┌──

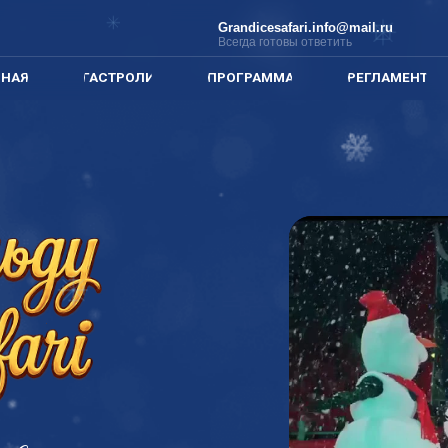
Grandicesafari.info@mail.ru
8 (913) 6 338 66
Всегда готовы ответить
Пн-вс с 9:00 до 20
ПР
ГАСТРОЛИ
ПРОГРАММА
РЕГЛАМЕНТ
ИНФ
ослых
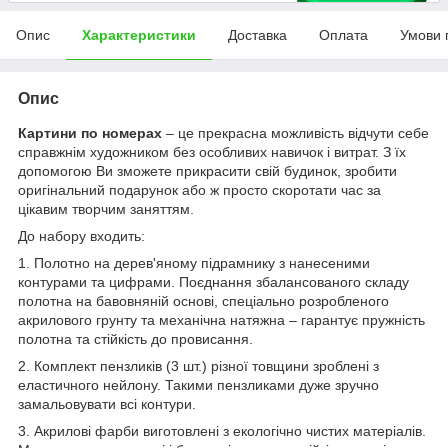
Опис
Характеристики
Доставка
Оплата
Умови 
Опис
Картини по номерах
– це прекрасна можливість відчути себе
справжнім художником без особливих навичок і витрат. З їх
допомогою Ви зможете прикрасити свій будинок, зробити
оригінальний подарунок або ж просто скоротати час за
цікавим творчим заняттям.
До набору входить:
1. Полотно на дерев'яному підрамнику з нанесеними
контурами та цифрами. Поєднання збалансованого складу
полотна на бавовняній основі, спеціально розробленого
акрилового грунту та механічна натяжна – гарантує пружність
полотна та стійкість до провисання.
2. Комплект пензликів (3 шт.) різної товщини зроблені з
еластичного нейлону. Такими пензликами дуже зручно
замальовувати всі контури.
3. Акрилові фарби виготовлені з екологічно чистих матеріалів.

└──

- **ASSIGNMENT**
Please count the lines in the data above that contain the string "полотна", with case counting, and give only that number.

- **FINISHED EXERCISE**
2